(Collection entries)
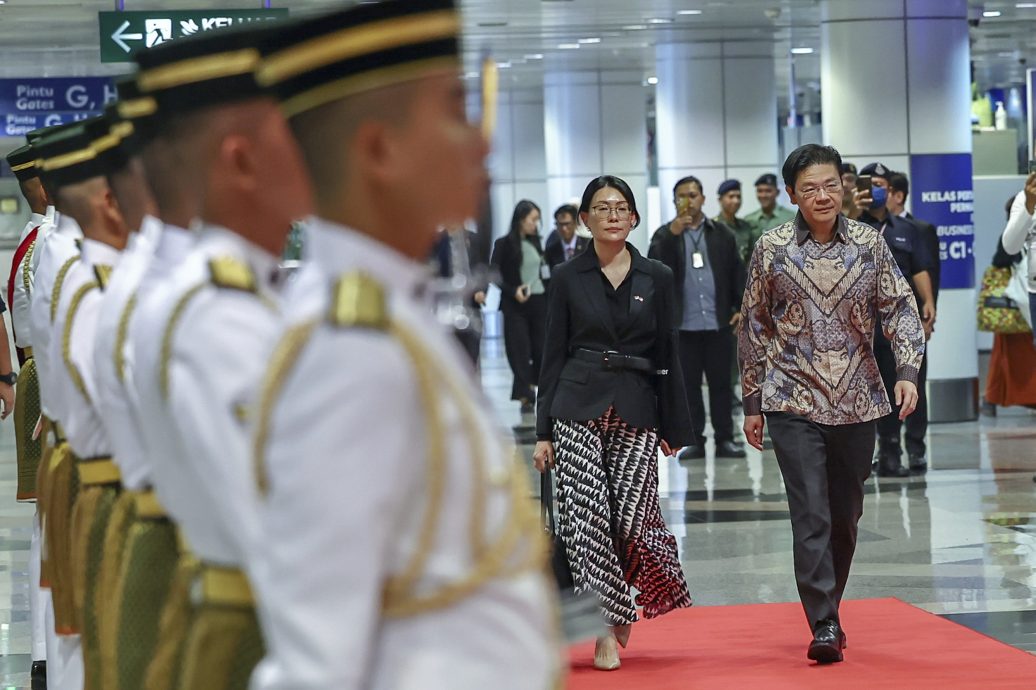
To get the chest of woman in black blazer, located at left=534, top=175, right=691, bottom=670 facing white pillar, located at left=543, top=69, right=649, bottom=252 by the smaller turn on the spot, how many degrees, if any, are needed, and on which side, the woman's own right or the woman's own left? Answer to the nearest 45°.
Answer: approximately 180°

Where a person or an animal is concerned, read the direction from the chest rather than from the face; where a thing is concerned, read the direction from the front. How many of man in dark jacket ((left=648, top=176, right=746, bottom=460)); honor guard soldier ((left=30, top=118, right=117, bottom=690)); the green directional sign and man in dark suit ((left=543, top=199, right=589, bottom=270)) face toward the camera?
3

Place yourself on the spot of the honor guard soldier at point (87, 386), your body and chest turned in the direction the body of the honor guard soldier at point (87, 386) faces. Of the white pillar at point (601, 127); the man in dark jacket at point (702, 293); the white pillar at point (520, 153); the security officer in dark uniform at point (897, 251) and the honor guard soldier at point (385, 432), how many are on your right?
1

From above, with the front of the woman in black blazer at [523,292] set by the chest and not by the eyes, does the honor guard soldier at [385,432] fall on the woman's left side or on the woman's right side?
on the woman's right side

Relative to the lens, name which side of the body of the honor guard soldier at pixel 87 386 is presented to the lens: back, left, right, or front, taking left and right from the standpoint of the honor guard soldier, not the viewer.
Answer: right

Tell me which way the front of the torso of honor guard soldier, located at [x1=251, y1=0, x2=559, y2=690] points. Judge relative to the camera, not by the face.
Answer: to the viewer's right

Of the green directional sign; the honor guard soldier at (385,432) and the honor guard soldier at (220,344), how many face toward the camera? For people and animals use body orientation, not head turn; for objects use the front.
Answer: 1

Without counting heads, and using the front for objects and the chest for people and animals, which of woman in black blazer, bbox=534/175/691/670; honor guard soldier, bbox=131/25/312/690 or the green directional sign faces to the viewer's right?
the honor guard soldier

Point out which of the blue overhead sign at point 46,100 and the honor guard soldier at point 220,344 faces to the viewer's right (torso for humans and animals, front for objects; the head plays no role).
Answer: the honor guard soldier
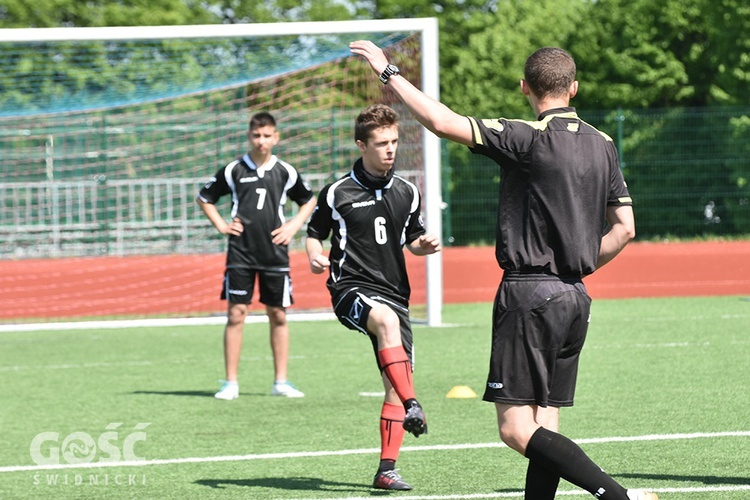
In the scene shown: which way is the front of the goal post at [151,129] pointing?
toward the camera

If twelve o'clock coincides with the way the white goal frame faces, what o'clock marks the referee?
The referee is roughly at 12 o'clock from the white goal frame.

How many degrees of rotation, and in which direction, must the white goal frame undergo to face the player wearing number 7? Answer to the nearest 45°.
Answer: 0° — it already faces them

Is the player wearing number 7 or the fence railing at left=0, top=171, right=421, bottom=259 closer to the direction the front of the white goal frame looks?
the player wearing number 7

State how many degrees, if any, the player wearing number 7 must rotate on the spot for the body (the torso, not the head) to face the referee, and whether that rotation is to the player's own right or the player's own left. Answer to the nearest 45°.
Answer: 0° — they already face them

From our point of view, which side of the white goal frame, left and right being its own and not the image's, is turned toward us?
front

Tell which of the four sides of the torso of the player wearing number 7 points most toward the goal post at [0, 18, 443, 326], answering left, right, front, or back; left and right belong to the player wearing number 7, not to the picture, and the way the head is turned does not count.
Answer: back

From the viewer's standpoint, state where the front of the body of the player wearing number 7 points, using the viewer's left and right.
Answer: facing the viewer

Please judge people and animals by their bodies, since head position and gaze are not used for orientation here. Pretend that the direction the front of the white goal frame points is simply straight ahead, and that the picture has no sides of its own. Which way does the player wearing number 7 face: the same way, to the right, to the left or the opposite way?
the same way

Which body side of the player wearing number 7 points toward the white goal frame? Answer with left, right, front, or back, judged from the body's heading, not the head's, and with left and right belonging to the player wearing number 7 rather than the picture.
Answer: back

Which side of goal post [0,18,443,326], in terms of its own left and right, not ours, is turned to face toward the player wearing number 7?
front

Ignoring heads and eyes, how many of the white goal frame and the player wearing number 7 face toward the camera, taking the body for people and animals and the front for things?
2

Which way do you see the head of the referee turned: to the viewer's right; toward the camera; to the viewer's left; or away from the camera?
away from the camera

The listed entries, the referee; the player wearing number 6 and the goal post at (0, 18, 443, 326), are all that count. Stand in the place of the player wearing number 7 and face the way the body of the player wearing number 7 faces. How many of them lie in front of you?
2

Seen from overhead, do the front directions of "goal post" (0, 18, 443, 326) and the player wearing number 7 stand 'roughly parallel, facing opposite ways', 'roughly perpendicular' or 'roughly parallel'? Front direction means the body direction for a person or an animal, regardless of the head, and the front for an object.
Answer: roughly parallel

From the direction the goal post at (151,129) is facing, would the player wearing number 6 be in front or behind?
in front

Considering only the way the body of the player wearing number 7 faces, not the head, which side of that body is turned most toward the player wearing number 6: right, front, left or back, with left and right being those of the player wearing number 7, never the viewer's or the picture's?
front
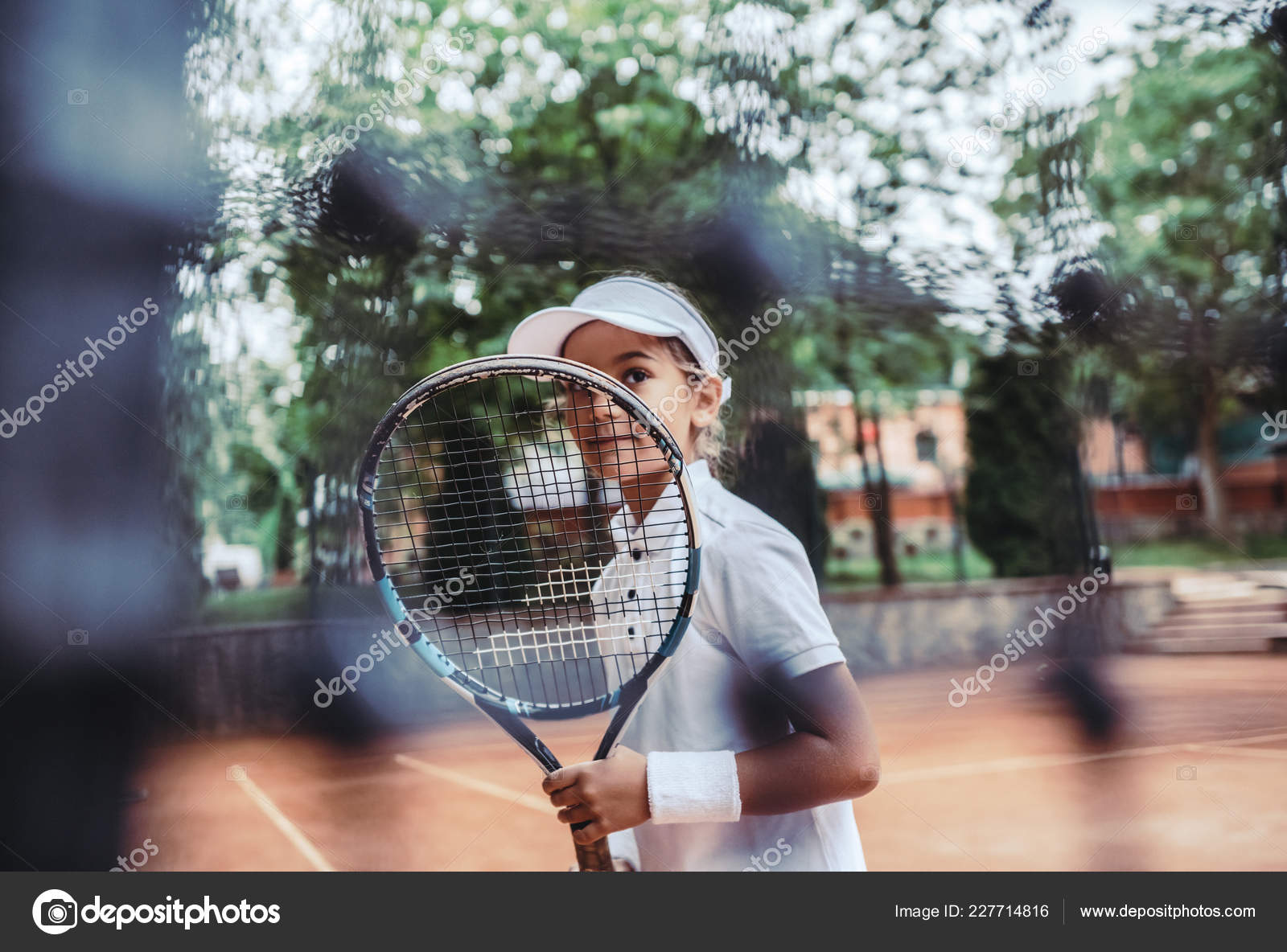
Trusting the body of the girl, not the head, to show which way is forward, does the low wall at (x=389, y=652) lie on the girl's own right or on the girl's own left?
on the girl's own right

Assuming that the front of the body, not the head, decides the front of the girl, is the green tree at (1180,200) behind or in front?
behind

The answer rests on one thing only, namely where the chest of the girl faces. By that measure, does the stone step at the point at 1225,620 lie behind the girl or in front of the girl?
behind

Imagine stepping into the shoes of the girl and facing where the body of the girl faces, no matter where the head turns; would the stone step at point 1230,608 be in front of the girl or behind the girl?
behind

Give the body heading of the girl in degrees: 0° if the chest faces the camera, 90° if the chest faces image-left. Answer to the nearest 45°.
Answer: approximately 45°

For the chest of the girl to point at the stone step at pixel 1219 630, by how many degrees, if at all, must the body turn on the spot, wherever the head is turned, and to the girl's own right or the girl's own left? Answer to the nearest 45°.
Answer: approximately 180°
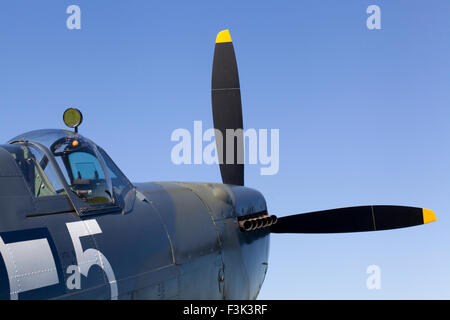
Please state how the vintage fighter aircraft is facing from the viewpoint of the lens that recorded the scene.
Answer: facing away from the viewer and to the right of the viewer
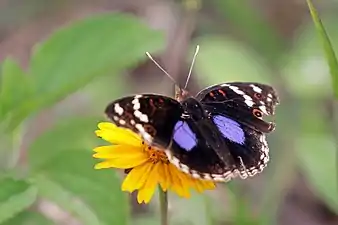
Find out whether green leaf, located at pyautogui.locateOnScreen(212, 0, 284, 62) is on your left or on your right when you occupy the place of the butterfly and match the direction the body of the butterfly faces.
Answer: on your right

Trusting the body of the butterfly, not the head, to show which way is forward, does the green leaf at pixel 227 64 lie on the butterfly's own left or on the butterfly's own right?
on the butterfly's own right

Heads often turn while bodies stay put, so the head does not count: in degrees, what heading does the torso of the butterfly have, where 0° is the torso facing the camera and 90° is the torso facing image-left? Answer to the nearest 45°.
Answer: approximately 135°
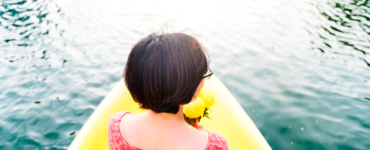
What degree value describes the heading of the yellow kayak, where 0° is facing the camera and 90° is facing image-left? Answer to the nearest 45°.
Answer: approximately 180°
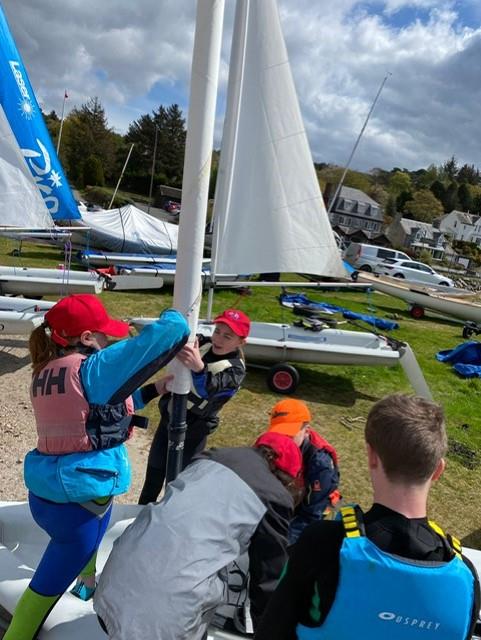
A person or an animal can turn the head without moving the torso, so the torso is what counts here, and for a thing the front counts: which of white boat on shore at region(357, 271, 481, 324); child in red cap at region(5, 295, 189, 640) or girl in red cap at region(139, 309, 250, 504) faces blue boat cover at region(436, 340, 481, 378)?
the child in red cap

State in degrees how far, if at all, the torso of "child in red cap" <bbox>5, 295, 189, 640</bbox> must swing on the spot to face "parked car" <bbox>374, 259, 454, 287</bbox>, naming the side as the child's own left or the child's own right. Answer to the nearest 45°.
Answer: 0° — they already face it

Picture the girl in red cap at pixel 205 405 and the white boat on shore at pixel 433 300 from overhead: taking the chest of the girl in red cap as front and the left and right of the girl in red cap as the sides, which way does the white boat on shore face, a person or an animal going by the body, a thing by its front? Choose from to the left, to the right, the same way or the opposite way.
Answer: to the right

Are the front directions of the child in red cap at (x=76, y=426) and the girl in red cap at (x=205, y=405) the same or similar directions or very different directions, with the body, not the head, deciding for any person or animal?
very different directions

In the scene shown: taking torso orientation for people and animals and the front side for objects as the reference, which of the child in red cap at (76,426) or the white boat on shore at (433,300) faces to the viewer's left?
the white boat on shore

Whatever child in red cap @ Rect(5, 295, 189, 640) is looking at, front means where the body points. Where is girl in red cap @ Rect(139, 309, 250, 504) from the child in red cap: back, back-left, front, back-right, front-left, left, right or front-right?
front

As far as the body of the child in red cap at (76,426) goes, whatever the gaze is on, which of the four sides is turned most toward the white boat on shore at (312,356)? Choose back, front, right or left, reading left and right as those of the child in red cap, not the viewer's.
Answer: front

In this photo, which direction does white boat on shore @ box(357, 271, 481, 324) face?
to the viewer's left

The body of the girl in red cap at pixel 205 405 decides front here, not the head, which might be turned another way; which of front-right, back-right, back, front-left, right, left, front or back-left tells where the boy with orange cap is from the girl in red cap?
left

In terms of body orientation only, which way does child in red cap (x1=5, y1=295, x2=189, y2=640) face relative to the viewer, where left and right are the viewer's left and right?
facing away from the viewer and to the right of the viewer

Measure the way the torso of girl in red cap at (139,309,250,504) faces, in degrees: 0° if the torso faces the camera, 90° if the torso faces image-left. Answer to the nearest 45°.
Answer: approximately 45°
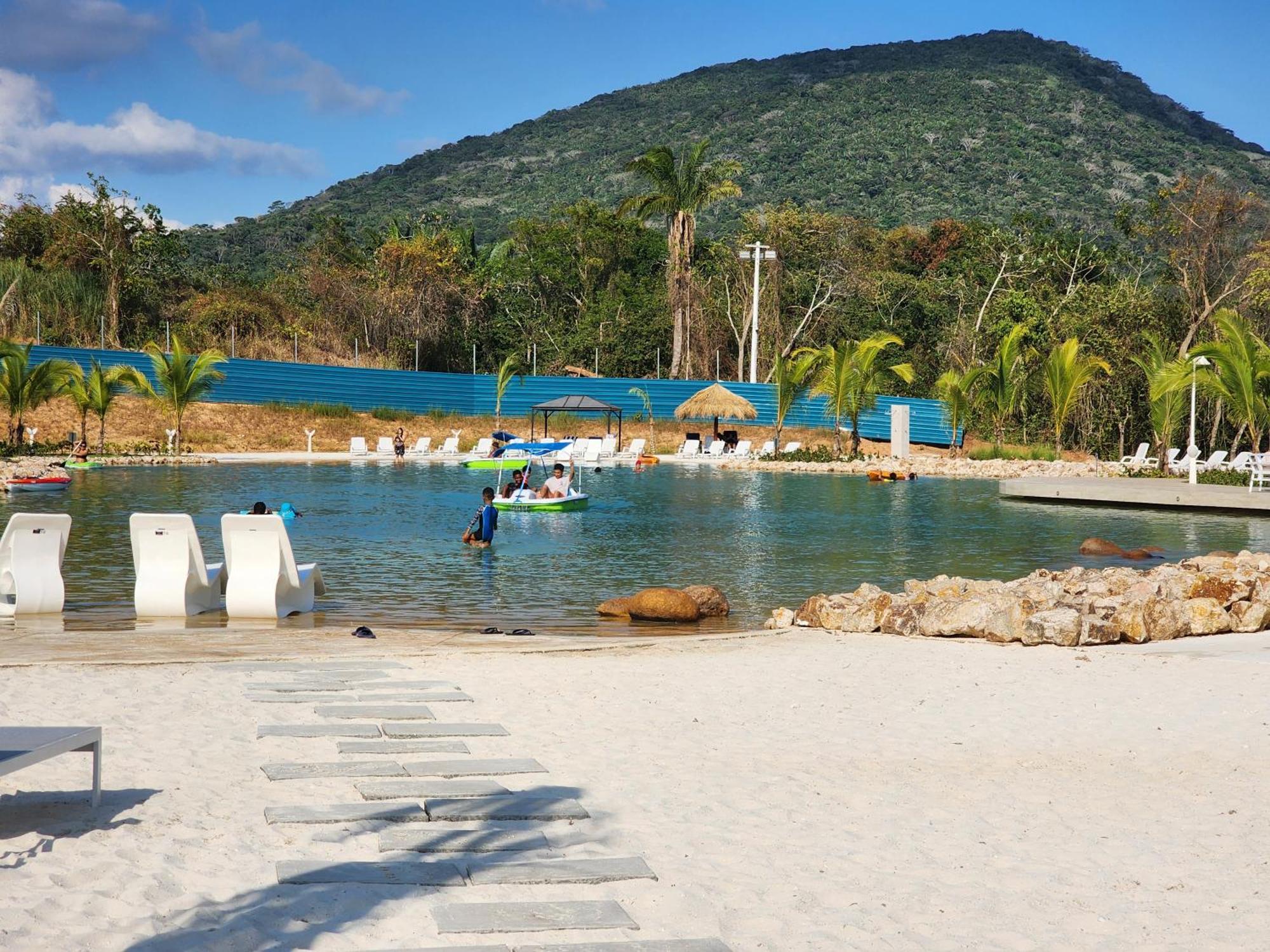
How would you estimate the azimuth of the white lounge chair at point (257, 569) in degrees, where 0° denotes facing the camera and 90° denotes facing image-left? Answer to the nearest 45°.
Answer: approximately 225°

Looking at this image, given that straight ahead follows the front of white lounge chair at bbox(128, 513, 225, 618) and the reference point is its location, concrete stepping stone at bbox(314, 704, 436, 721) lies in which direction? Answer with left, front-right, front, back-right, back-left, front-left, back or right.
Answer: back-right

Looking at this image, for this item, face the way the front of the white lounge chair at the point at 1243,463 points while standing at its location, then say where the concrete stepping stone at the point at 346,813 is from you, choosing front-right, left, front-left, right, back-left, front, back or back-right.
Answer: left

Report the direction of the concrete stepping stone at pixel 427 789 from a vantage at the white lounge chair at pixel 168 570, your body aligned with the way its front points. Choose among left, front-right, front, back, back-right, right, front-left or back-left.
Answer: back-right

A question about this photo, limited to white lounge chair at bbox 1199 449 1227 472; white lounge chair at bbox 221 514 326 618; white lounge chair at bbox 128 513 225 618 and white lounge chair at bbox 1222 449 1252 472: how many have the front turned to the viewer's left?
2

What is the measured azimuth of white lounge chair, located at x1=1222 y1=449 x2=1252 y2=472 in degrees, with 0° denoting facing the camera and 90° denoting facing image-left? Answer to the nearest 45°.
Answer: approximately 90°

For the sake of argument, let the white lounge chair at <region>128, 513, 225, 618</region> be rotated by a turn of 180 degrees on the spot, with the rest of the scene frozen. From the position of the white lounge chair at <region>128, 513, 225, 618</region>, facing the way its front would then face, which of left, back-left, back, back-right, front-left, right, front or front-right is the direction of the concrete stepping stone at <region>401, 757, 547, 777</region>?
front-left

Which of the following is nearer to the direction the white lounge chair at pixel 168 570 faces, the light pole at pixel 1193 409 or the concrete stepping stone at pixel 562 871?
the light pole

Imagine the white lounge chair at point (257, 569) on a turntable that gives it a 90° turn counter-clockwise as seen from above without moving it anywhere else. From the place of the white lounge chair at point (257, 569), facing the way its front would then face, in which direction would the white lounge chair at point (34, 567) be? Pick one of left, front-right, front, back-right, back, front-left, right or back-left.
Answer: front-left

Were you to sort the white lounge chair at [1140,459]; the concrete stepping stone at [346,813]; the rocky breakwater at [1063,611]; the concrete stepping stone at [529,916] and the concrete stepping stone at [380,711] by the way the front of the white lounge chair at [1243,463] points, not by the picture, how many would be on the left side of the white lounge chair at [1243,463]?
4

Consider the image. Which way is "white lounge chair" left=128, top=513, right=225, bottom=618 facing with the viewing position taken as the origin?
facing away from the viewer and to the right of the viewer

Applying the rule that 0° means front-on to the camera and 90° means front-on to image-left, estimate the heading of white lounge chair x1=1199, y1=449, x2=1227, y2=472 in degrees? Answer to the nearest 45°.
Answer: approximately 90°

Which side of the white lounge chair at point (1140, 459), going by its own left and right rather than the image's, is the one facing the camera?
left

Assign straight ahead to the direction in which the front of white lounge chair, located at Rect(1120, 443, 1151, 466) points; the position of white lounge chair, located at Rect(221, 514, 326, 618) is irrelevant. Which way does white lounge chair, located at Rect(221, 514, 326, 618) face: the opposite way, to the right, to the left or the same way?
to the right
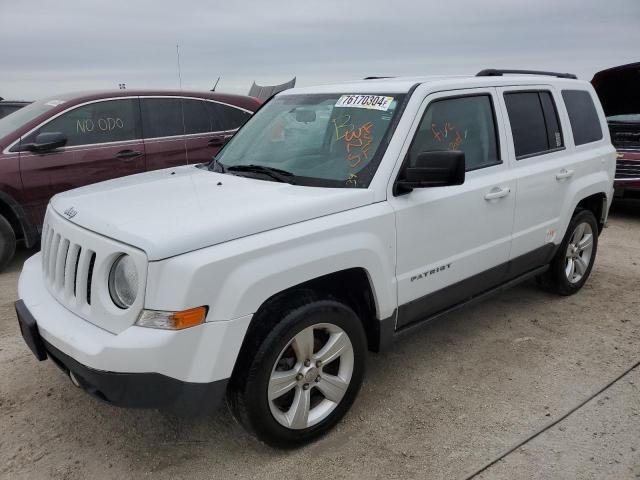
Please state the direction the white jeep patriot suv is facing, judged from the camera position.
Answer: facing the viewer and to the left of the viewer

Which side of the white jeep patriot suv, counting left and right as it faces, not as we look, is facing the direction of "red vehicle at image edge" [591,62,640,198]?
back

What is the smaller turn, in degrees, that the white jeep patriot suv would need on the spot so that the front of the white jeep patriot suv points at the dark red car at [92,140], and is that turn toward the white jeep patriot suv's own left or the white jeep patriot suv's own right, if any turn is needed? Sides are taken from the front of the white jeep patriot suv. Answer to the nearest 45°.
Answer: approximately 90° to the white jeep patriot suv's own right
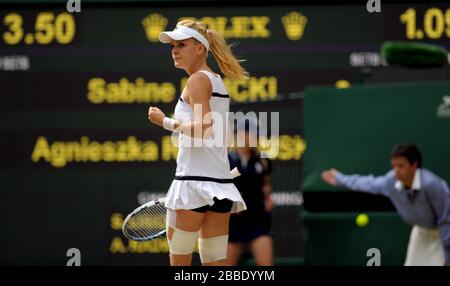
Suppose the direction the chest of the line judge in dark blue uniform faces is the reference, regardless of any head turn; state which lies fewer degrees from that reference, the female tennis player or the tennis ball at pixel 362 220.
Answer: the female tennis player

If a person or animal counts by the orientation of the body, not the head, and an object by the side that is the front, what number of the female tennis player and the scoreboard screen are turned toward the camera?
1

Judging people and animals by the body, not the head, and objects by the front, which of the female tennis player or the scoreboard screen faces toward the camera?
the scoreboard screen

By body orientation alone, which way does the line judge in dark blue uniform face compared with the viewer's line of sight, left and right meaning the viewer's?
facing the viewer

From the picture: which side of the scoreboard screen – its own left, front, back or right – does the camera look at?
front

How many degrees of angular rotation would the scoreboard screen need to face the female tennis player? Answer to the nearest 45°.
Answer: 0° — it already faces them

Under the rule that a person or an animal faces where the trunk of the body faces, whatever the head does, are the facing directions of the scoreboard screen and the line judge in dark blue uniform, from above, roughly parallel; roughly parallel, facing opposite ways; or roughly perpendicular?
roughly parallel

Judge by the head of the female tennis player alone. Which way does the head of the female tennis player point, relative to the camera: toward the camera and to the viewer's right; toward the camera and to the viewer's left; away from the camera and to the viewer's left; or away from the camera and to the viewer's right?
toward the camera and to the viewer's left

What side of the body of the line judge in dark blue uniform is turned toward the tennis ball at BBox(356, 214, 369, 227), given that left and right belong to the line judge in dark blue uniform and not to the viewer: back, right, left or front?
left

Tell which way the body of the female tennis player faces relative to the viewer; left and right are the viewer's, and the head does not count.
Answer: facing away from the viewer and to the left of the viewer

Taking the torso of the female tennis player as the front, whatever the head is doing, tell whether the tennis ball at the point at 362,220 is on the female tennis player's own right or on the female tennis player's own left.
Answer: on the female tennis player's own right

What is being asked: Reproduce the lines of the collection entries above without any change, starting at the line that contains "State how many" and ending at the line that contains "Answer: 0° — they already face them", both included.

Solution:
State how many degrees, if any, the player wearing number 7 must rotate on the spot for the body (the torso, not the head) to face the referee, and whether that rotation is to the player's own right or the player's own left. Answer to the nearest 45°.
Answer: 0° — they already face them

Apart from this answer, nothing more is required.